Overlord Nadrian said:
			
		

> Just posting here for the sake of having at least one post in a thread made by NeSchn about one of the best metal bands ever
> 
> 
> 
> ...



I agree those are great albums, but have you ever listened to My Arms Your Hearse or Still Life. They are both amazing, My Arms, Your Hearse is definitely their heaviest album that they have made but its so amazing!


----------



## Domination (Nov 30, 2009)

Overlord Nadrian said:
			
		

> best metal bands ever



While we are talking about best metal bands ever, that will be Black Sabbath, Judas Priest and Iron Maiden for me. Oh and maybe led Zeppelin, though they are more Traditional Metal.

And I actually like some Opeth songs though I hate most of the Black/Death/Trash Metal stuff.

They can also do some nice soft songs. Great artists.


----------



## silent sniper (Nov 30, 2009)

I shan't lie - I think Opeth is boring as fuck.


----------



## NeSchn (Nov 30, 2009)

silent sniper said:
			
		

> I shan't lie - I think Opeth is boring as fuck.

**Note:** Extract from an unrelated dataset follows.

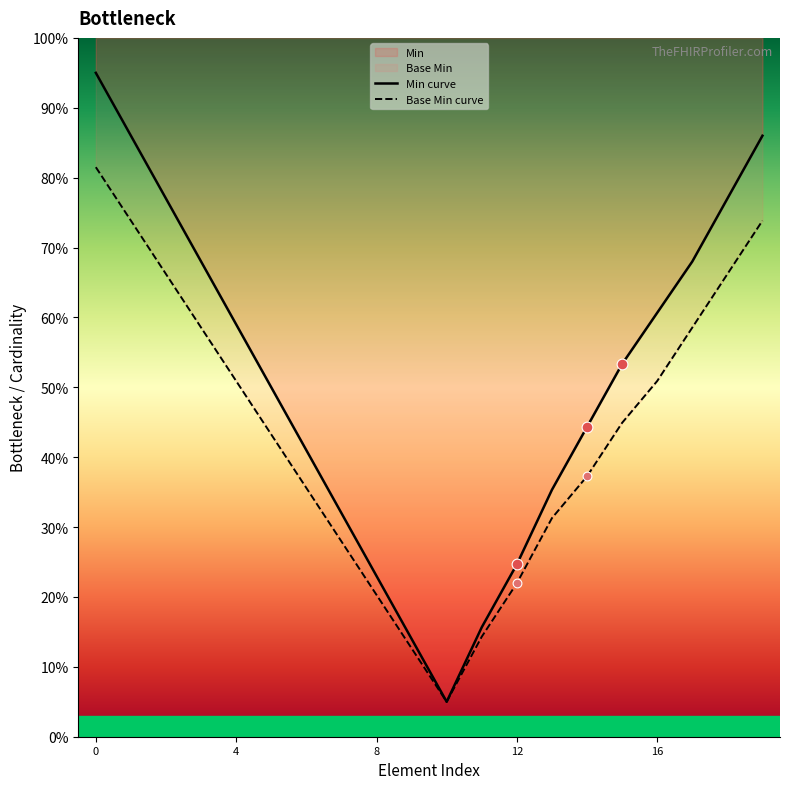

Which series has the largest total across all categories?

Min curve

D= How, they are so amazing!


----------



## DSGamer64 (Nov 30, 2009)

Imo Children of Bodom > Opeth


----------



## NeSchn (Nov 30, 2009)

DSGamer64 said:
			
		

> Imo Children of Bodom > Opeth



You must of have not listened to enough Opeth lawlawlawlawl. I love COB, they were one of the first metal bands I ever listened too but I have to say Opeth beats Children of Bodom outta the water.

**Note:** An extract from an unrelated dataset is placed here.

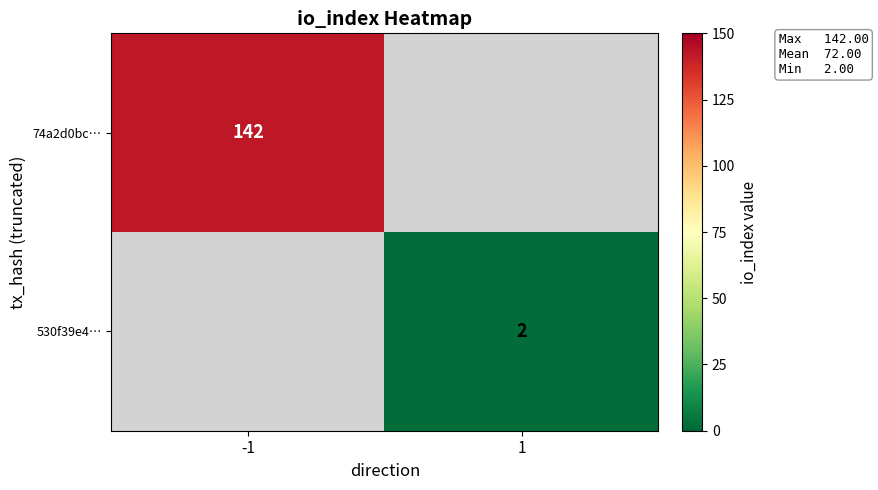

The value of 74a2d0bc… at -1 is 142. True or false?

True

Thats my opinion though, I respect yours, and I love both those bands.


----------



## Jaems (Nov 30, 2009)

I wouldn't compare them. Ever.

Children of Bodom is shit compared to Opeth.
OH NO I JUST COMPARED THEM
AAAAAAAAAAAAAA

but in all seriousness, opeth is much better


----------



## NeSchn (Dec 1, 2009)

Jaems said:
			
		

> I wouldn't compare them. Ever.
> 
> Children of Bodom is shit compared to Opeth.
> OH NO I JUST COMPARED THEM
> ...



Agreed 100%


----------



## dib (Dec 1, 2009)

Mikael is an awesome songwriter and they've become probably my favorite band over the past couple years.  But I've only learned a few of their songs so far (Bleak, Heir Apparent, Baying of the Hounds, etc).  Dissecting a song and memorizing it brings a unique appreciation, but makes it less entertaining for casual listening and I like playing their albums too much.


----------